Je ne sais comment s’y prit le xâ Dinh, mais trois mois après sa mort la dame inspira un médium qui dit aux autorités du village de détruire sa chapelle et de ne plus lui rendre de culte. Ceux-ci lui demandèrent pourquoi. Elle répondit : « Le xâ Dinh, une fois mort, a porté plainte contre moi et l’on ne me permet plus de gouverner davantage ce pays. C’est pourquoi je vous avertis de ne plus me faire d’offrandes ; les démons[4] seuls les mangeraient ; moi, je suis constamment occupée par ce procès qui m’est fait. » Les gens du village n’osèrent cependant pas détruire la chapelle, et quelques mois après, à la fête du ki yen[5], ils sacrifièrent un porc à la dame, comme par le passé. Le xâ Dinh inspira un médium qui leur dit : « J’ai plaidé contre cette vieille ; elle n’a plus le droit d’habiter cette chapelle. Ne lui sacrifiez plus. Si vous ne me croyez pas, demandez à Vông dia[6] de venir, et il vous dira ce qui en est. »

On alla alors chercher un sorcier qui évoqua Vong dia. Celui-ci confirma les paroles du xà Dinh. La chapelle lui détruite et, depuis ce temps, les passants n’ont plus eu à descendre de cheval ou à abaisser leurs parasols.



  1. Les Annamites honorent les génies des cinq éléments sous le titre de , dame ; les plus connus sont la dame des eaux (bà thûy), à qui l’on sacrifie surtout près des puits et dans les bateaux et la dame du feu (bà hoa). En général, les petites chapelles sont dédiées aux cinq éléments, ngû hành nwong nwong ou ngû hành chi vi. L’on y sacrifie officiellement une fois par an, les particuliers y font des vœux ou des sacrifices. Il y a naturellement un grand nombre d’autres génies femelles. Ainsi au Binh thuàn la dame Hi (bà co Hi) est particulièrement vénérée. Elle réside dans une montagne (dong), située sur la route qui va de Baria au Binh thuàn et à Hué. Les voyageurs lui font des sacrifices et lui rendent des marques de respect comme il est dit dans le texte. Si quelqu’un passait là avec de beaux habits ou prononçait dans le voisinage des paroles orgueilleuses, il serait puni par la dame.

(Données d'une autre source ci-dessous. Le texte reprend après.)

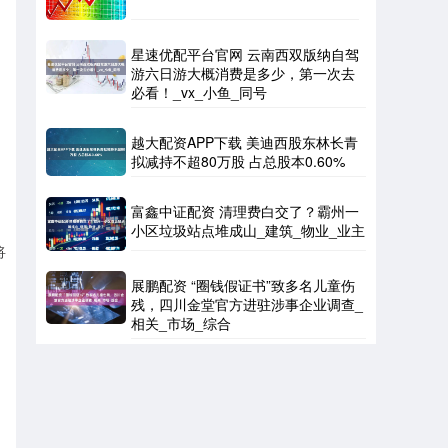
星速优配平台官网 云南西双版纳自驾
游六日游大概消费是多少，第一次去
必看！_vx_小鱼_同号
越大配资APP下载 美迪西股东林长青
拟减持不超80万股 占总股本0.60%
富鑫中证配资 清理费白交了？霸州一
小区垃圾站点堆成山_建筑_物业_业主
将
展鹏配资 “圈钱假证书”致多名儿童伤
残，四川金堂官方进驻涉事企业调查_
相关_市场_综合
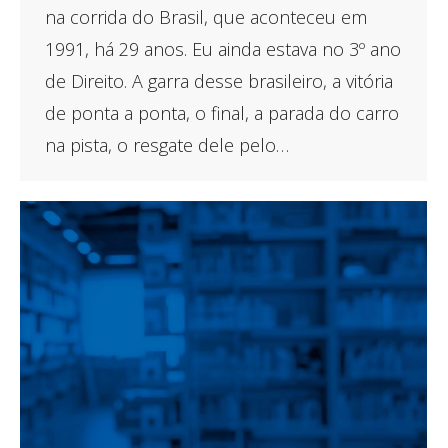
na corrida do Brasil, que aconteceu em
1991, há 29 anos. Eu ainda estava no 3º ano
de Direito. A garra desse brasileiro, a vitória
de ponta a ponta, o final, a parada do carro
na pista, o resgate dele pelo…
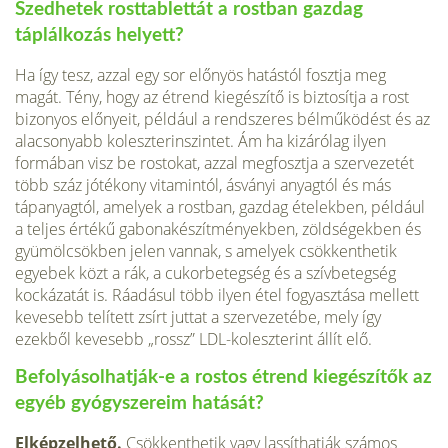
Szedhetek rosttablettát a rostban gazdag
táplálkozás helyett?
Ha így tesz, azzal egy sor előnyös hatástól fosztja meg
magát. Tény, hogy az étrend kiegészítő is biztosítja a rost
bizonyos előnyeit, például a rendszeres bélműködést és az
alacsonyabb koleszterinszintet. Ám ha kizárólag ilyen
formában visz be rostokat, azzal megfosztja a szervezetét
több száz jótékony vitamintól, ásványi anyagtól és más
tápanyagtól, amelyek a rostban, gazdag ételekben, például
a teljes értékű gabonakészítményekben, zöldségekben és
gyümölcsökben jelen vannak, s amelyek csökkenthetik
egyebek közt a rák, a cukorbetegség és a szívbetegség
kockázatát is. Ráadásul több ilyen étel fogyasztása mellett
kevesebb telített zsírt juttat a szervezetébe, mely így
ezekből kevesebb „rossz” LDL-koleszterint állít elő.
Befolyásolhatják-e a rostos étrend kiegészítők az
egyéb gyógyszereim hatását?
Elképzelhető.
Csökkenthetik vagy lassíthatják számos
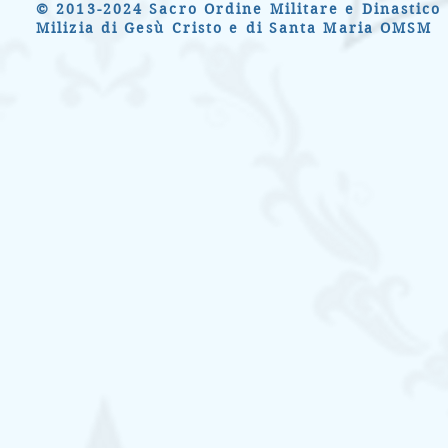
© 2013-2024 Sacro Ordine Militare e Dinastico 
Milizia di Gesù Cristo e di Santa Maria OMSM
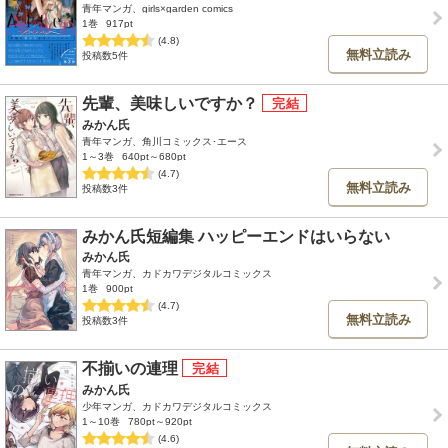
青年マンガ、girls×garden comics
1巻
917pt
(4.8)
無料立読み
投稿数5件
先輩、美味しいですか？
みかん氏
青年マンガ、角川コミックス･エース
1～3巻
640pt～680pt
(4.7)
無料立読み
投稿数3件
みかん氏短編集 ハッピーエンドはいらない
みかん氏
青年マンガ、カドカワデジタルコミックス
1巻
900pt
(4.7)
無料立読み
投稿数3件
不揃いの連理
みかん氏
少年マンガ、カドカワデジタルコミックス
1～10巻
780pt～920pt
(4.6)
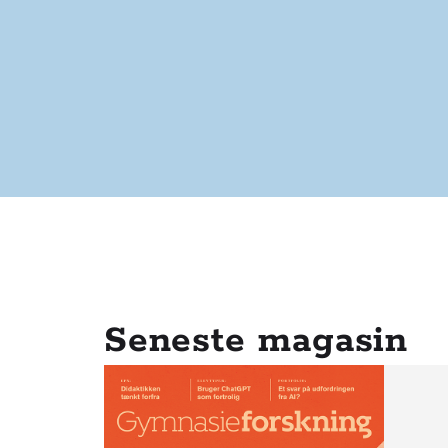
Seneste magasin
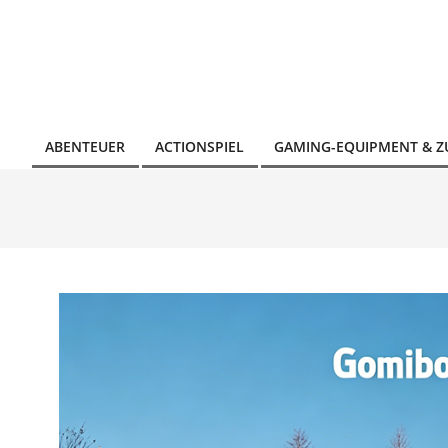
Skip
to
content
ABENTEUER
ACTIONSPIEL
GAMING-EQUIPMENT & 
Primary
Navigation
Menu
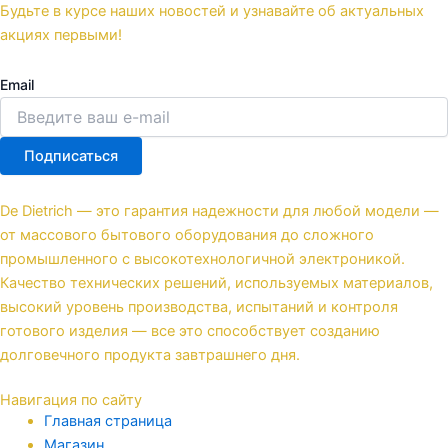
Будьте в курсе наших новостей и узнавайте об актуальных
акциях первыми!
Email
Подписаться
De Dietrich — это гарантия надежности для любой модели —
от массового бытового оборудования до сложного
промышленного с высокотехнологичной электроникой.
Качество технических решений, используемых материалов,
высокий уровень производства, испытаний и контроля
готового изделия — все это способствует созданию
долговечного продукта завтрашнего дня.
Навигация по сайту
Главная страница
Магазин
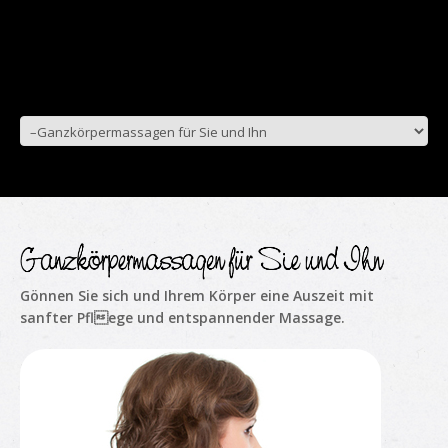
Gönnen Sie sich und Ihrem Körper eine Auszeit mit
sanfter Pflege und entspannender Massage.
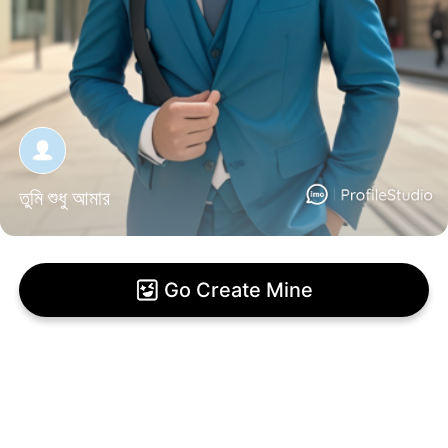
তুমি শুধু আমার
Go Create Mine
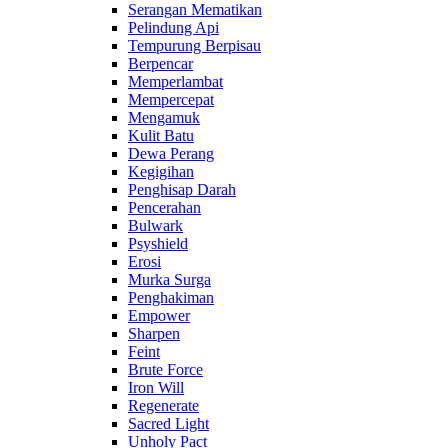
Serangan Mematikan
Pelindung Api
Tempurung Berpisau
Berpencar
Memperlambat
Mempercepat
Mengamuk
Kulit Batu
Dewa Perang
Kegigihan
Penghisap Darah
Pencerahan
Bulwark
Psyshield
Erosi
Murka Surga
Penghakiman
Empower
Sharpen
Feint
Brute Force
Iron Will
Regenerate
Sacred Light
Unholy Pact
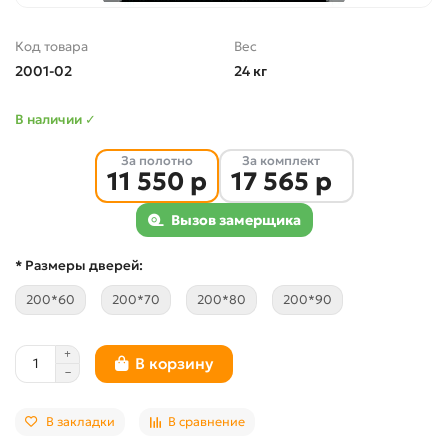
Код товара
Вес
2001-02
24 кг
В наличии ✓
За полотно
За комплект
11 550 р
17 565 р
Вызов замерщика
* Размеры дверей:
200*60
200*70
200*80
200*90
В корзину
В закладки
В сравнение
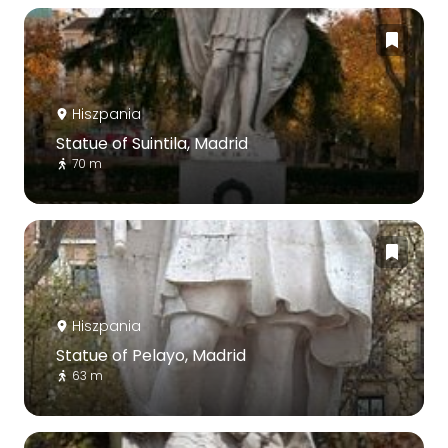
Hiszpania
Statue of Suintila, Madrid
70 m
Hiszpania
Statue of Pelayo, Madrid
63 m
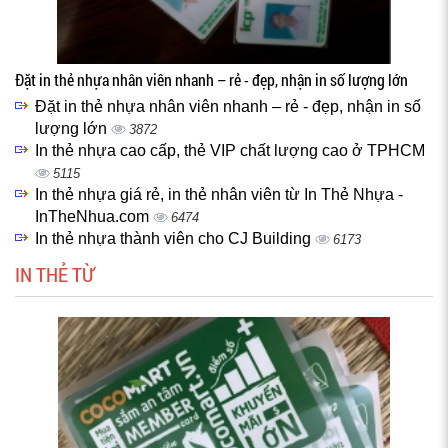
Đặt in thẻ nhựa nhân viên nhanh – rẻ - đẹp, nhận in số lượng lớn
Đặt in thẻ nhựa nhân viên nhanh – rẻ - đẹp, nhận in số
lượng lớn
3872
In thẻ nhựa cao cấp, thẻ VIP chất lượng cao ở TPHCM
5115
In thẻ nhựa giá rẻ, in thẻ nhân viên từ In Thẻ Nhựa -
InTheNhua.com
6474
In thẻ nhựa thành viên cho CJ Building
6173
IN THẺ TỪ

  2. Les vomissements de sang sont la punition habituelle des sacrilèges.
  3. Ordinairement on brûle les objets destinés aux morts. Cependant on peut aussi les mettre avec eux dans le cercueil, ce qui paraît avoir été ici le cas.
  4. Il s’agit ici des âmes errantes.
  5. Sacrifice pour demander que la paix règne dans le village. Ces sacrifices ont lieu dans chaque village à une date fixe qui varie suivant les endroits. Le sacrifice, qui dure quelquefois plusieurs jours, est fait au génie du lieu.
  6. Vông dia, dont le nom paraît signifier seigneur de la terre, est un génie qui parcourt le monde pour rapporter à l’Empereur céleste ce qui se passe ici-bas.